As business owners, dealers who hire or contract with individuals to provide services (such as, but not limited to, dealer trade drivers) must determine whether these individuals are employees or independent contractors. This requires an evaluation of the factors that evidence the degree of control and independence. Accordingly to the IRS, there are general common law rule categories into which such facts may fall. The first category is behavioral, that is, whether the company controls or has the right to control what and how the worker does his or her job. The second category is financial: whether the business aspects of the worker’s job are controlled by the payer. This may include items such as how the worker is paid, whether expenses are reimbursed, who provides tools/suppliers. The third common law category is the type of relationship that exists. That is, whether there are written contracts or employee-type benefits (for example, insurance, vacation, pension plan benefits), and whether the relationship will continue and whether the work performed is a key aspect of the business.


All factors must be evaluated and weighed by businesses when determining whether a worker is an independent contractor or employee. Some factors which may be relevant in one scenario may not be relevant in another. Generally, the entire relationship must be evaluated, considering the degree or extent of the right of the business to direct and control.

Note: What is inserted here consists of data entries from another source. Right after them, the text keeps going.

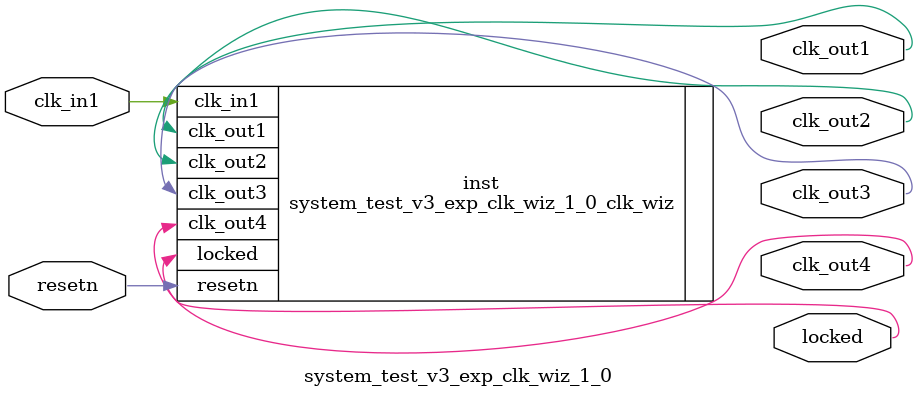
<source format=v>


`timescale 1ps/1ps

(* CORE_GENERATION_INFO = "system_test_v3_exp_clk_wiz_1_0,clk_wiz_v6_0_10_0_0,{component_name=system_test_v3_exp_clk_wiz_1_0,use_phase_alignment=true,use_min_o_jitter=false,use_max_i_jitter=false,use_dyn_phase_shift=false,use_inclk_switchover=false,use_dyn_reconfig=false,enable_axi=0,feedback_source=FDBK_AUTO,PRIMITIVE=MMCM,num_out_clk=4,clkin1_period=8.000,clkin2_period=10.0,use_power_down=false,use_reset=true,use_locked=true,use_inclk_stopped=false,feedback_type=SINGLE,CLOCK_MGR_TYPE=NA,manual_override=false}" *)

module system_test_v3_exp_clk_wiz_1_0 
 (
  // Clock out ports
  output        clk_out1,
  output        clk_out2,
  output        clk_out3,
  output        clk_out4,
  // Status and control signals
  input         resetn,
  output        locked,
 // Clock in ports
  input         clk_in1
 );

  system_test_v3_exp_clk_wiz_1_0_clk_wiz inst
  (
  // Clock out ports  
  .clk_out1(clk_out1),
  .clk_out2(clk_out2),
  .clk_out3(clk_out3),
  .clk_out4(clk_out4),
  // Status and control signals               
  .resetn(resetn), 
  .locked(locked),
 // Clock in ports
  .clk_in1(clk_in1)
  );

endmodule

</source>
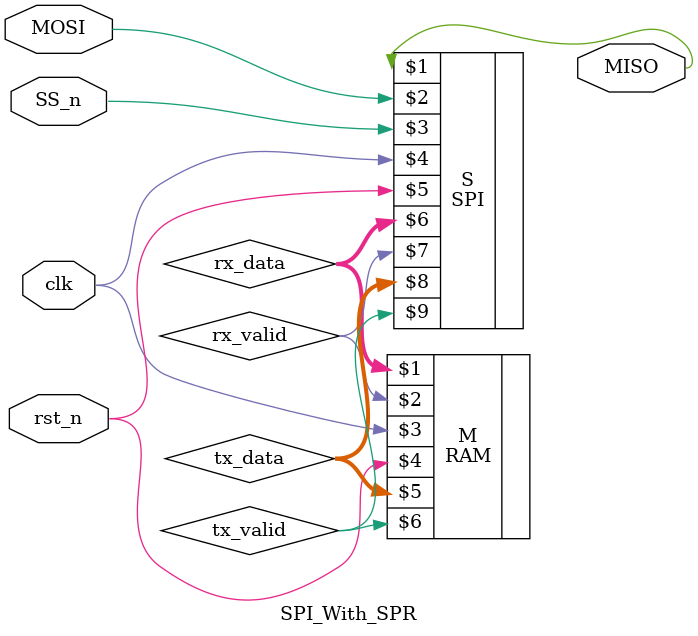
<source format=v>
module SPI_With_SPR(MOSI,MISO,SS_n,clk,rst_n);
input MOSI,SS_n,clk,rst_n;
output MISO;
wire [9:0] rx_data;
wire [7:0] tx_data;
wire tx_valid,rx_valid;
RAM M(rx_data, rx_valid, clk, rst_n, tx_data, tx_valid);
SPI S(MISO, MOSI, SS_n, clk, rst_n, rx_data, rx_valid, tx_data, tx_valid);
endmodule
</source>
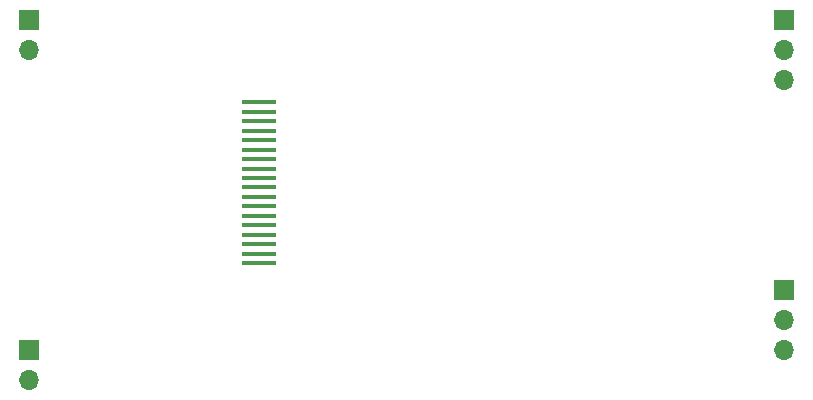
<source format=gbr>
G04 #@! TF.GenerationSoftware,KiCad,Pcbnew,8.0.8*
G04 #@! TF.CreationDate,2025-04-14T14:54:38+01:00*
G04 #@! TF.ProjectId,lcd_Daughterboard,6c63645f-4461-4756-9768-746572626f61,rev?*
G04 #@! TF.SameCoordinates,Original*
G04 #@! TF.FileFunction,Soldermask,Top*
G04 #@! TF.FilePolarity,Negative*
%FSLAX46Y46*%
G04 Gerber Fmt 4.6, Leading zero omitted, Abs format (unit mm)*
G04 Created by KiCad (PCBNEW 8.0.8) date 2025-04-14 14:54:38*
%MOMM*%
%LPD*%
G01*
G04 APERTURE LIST*
%ADD10R,3.000000X0.400000*%
%ADD11R,1.700000X1.700000*%
%ADD12O,1.700000X1.700000*%
G04 APERTURE END LIST*
D10*
X121500000Y-60700000D03*
X121500000Y-61500000D03*
X121500000Y-62300000D03*
X121500000Y-63100000D03*
X121500000Y-63900000D03*
X121500000Y-64700000D03*
X121500000Y-65500000D03*
X121500000Y-66300000D03*
X121500000Y-67100000D03*
X121500000Y-67900000D03*
X121500000Y-68700000D03*
X121500000Y-69500000D03*
X121500000Y-70300000D03*
X121500000Y-71100000D03*
X121500000Y-71900000D03*
X121500000Y-72700000D03*
X121500000Y-73500000D03*
X121500000Y-74300000D03*
D11*
X102100000Y-53700000D03*
D12*
X102100000Y-56240000D03*
D11*
X166000000Y-53700000D03*
D12*
X166000000Y-56240000D03*
X166000000Y-58780000D03*
D11*
X166000000Y-76600000D03*
D12*
X166000000Y-79140000D03*
X166000000Y-81680000D03*
D11*
X102100000Y-81700000D03*
D12*
X102100000Y-84240000D03*
M02*

</source>
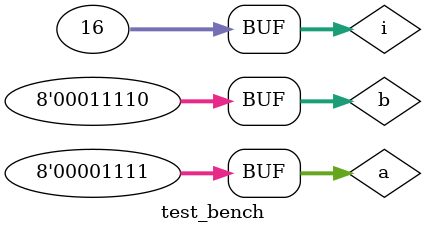
<source format=v>
`include "eight_bit_adder.v"

module test_bench;

reg [7:0] a,b;
wire [7:0] s; 
wire c_out;
integer i;



eight_bit_adder ok(a,b,s,c_out);

initial begin
    for (i = 1; i<16;i++ ) begin
        #5
        a = i;
        b = i*2;
        $display("\n");
        
        
    end
end

always @(a or b or s or c_out) begin
    
    $display("%d+%d = %d & carryout = %d",a,b,s,c_out);
    
end
  
endmodule
</source>
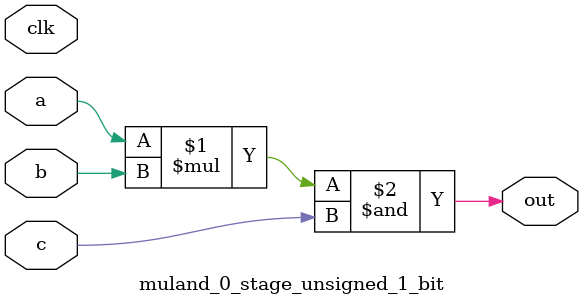
<source format=sv>
(* use_dsp = "yes" *) module muland_0_stage_unsigned_1_bit(
	input  [0:0] a,
	input  [0:0] b,
	input  [0:0] c,
	output [0:0] out,
	input clk);

	assign out = (a * b) & c;
endmodule

</source>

The factors used in making the determination must be documented.


Businesses that undertake and complete the foregoing analysis and are uncertain whether a particular worker is an employee or an independent contractor, should consult with their legal or tax advisors. Additionally, they have the option of filing IRS Form SS-8, Determination of Worker Status for Purposes of Federal Employment Taxes and Income Withholding. Once this form is submitted, the IRS will review the facts and officially determine the worker’s status. This determination can take up to six months to be made by the IRS. Once a determination as to the worker’s status is made (by the business or by the IRS), the appropriate forms must be filed and requisite corresponding taxes paid.


A business that classifies an employee as an independent contractor with no reasonable basis for doing so may be held liable for employment taxes for that worker. If, however, the business has a reasonable basis for not treating a worker as an employee, there may be relief from having to pay employment taxes for the particular worker. To qualify for such relief, the business must file all required federal information returns on a basis consistent with treatment by the business of the worker.


Under the IRS Voluntary Classification Settlement Program, taxpayers have the option to reclassify their workers as employees for future tax periods for employment tax purposes with partial relief from federal employment taxes for those eligible taxpayers, subject to agreement to treat workers (or a specific group or class of workers) on a go forward basis as employees. Participation in this voluntary program requires the taxpayer meet certain eligibility requirements, apply by filing the requisite IRS form (8952), and enter with the IRS into a closing agreement.


Determining a worker’s proper status, employee or independent contractor, is an important requirement that dealership businesses must ensure they are doing correctly to avoid tax and related consequences. A dealership’s review of these worker classifications and applicable laws is significant to ensure compliance.